Study text ::
%%

Market Street, San Francisco’s most-congested promenade, is finally going car free. The move is long overdue—as it stands, it’s one big confusing cluster of cars, bikes and pedestrians that makes up a perfect environment for accidents to happen. And they do: there were 123 injury collisions on the street during the last year alone.

Starting early next year, though, things will start to change under the Better Market Project (approved in October). Although it will take a few years to get the project fully up and running, many of the proposed changes are slated for early 2020, part of San Francisco’s Municipal Transit Agency (SFMTA)’s new “quick build” model. And the future of Market Street looks downright utopian, especially compared to its dangerous present.

The plan puts San Francisco at the forefront of what is now a worldwide movement towards car-free streets.

Once completed, more than two miles of the street will be closed to private vehicles, with only taxis and public-transit vehicles allowed. Ubers and Lyfts will have to stick to designated loading zones on side streets. Sidewalks will be extended, and transit connections to the area increased. Muni will have its designated lane in the center, while the outer lanes of the street will be reserved for Muni buses and commercial vehicles. New “bikeways” — raised bike lanes at the sidewalk level rather than the street level— will protect cyclists. Market Street’s main drag will be transformed into a more usable public space.

The plan puts San Francisco at the forefront of what is now a worldwide movement towards car-free streets—one modeled after European cities such as Oslo, Berlin, and Madrid that have shut down certain areas to vehicle traffic in an attempt to control emissions, reduce traffic injuries, and make city streets a more pleasant place to be. San Francisco is the second city in the United States to vote for a car-free major corridor — NYC was the first — but advocates are hoping that others will follow suit.

%%

Data ::
%%

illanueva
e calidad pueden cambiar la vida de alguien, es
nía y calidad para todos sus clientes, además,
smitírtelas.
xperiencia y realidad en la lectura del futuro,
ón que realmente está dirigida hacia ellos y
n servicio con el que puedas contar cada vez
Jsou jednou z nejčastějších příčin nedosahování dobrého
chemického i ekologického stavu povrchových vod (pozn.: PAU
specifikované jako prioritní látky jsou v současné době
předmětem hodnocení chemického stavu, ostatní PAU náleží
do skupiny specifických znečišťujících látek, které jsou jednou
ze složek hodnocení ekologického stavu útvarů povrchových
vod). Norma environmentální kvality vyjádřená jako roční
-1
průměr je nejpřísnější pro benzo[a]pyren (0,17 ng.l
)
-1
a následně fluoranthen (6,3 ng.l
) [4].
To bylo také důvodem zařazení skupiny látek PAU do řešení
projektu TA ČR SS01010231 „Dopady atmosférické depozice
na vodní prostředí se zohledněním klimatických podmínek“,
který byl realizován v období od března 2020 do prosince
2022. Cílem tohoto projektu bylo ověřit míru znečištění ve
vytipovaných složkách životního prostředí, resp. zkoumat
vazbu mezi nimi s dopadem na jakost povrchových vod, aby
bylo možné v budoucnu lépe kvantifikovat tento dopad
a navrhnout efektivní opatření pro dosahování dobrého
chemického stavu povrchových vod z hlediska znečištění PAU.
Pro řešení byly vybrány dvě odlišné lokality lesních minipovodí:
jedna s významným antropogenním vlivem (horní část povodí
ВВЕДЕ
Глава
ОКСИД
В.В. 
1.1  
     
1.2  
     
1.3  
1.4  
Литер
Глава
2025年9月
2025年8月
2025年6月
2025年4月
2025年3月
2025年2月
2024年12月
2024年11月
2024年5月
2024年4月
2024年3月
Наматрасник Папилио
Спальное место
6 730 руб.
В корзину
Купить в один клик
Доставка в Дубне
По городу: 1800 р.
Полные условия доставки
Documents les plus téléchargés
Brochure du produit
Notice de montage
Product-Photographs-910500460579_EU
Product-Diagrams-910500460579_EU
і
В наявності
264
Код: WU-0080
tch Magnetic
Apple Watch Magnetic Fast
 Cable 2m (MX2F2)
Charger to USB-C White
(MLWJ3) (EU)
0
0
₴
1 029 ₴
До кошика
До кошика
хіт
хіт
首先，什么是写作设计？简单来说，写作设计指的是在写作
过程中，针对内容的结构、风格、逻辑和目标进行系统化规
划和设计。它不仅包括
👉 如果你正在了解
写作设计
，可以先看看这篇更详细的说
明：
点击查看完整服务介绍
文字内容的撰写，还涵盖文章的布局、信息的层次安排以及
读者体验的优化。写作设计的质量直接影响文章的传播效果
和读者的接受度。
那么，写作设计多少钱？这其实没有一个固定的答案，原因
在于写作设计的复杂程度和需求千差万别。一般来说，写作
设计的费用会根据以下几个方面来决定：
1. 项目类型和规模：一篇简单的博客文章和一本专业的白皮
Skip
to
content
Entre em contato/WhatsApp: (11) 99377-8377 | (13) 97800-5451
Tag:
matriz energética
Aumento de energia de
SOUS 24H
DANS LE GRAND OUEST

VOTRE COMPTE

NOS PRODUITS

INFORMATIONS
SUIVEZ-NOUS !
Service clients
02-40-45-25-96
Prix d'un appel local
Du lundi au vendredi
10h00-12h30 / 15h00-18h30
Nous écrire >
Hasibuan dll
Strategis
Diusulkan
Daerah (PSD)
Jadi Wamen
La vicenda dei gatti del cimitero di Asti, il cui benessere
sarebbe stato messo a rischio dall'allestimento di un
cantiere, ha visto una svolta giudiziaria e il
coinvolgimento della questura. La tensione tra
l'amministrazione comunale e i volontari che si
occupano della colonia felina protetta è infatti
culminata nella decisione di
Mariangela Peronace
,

%%

Problem set ::
A) According to the passage on Market Street, how many injury collisions happened on the street during the last year?
B) Retype the passage on Market Street starting at "Market Street, San" and ending at "its dangerous present.".

Written responses ::
A) 123

B)
Market Street, San Francisco’s most-congested promenade, is finally going car free. The move is long overdue—as it stands, it’s one big confusing cluster of cars, bikes and pedestrians that makes up a perfect environment for accidents to happen. And they do: there were 123 injury collisions on the street during the last year alone.

Starting early next year, though, things will start to change under the Better Market Project (approved in October). Although it will take a few years to get the project fully up and running, many of the proposed changes are slated for early 2020, part of San Francisco’s Municipal Transit Agency (SFMTA)’s new “quick build” model. And the future of Market Street looks downright utopian, especially compared to its dangerous present.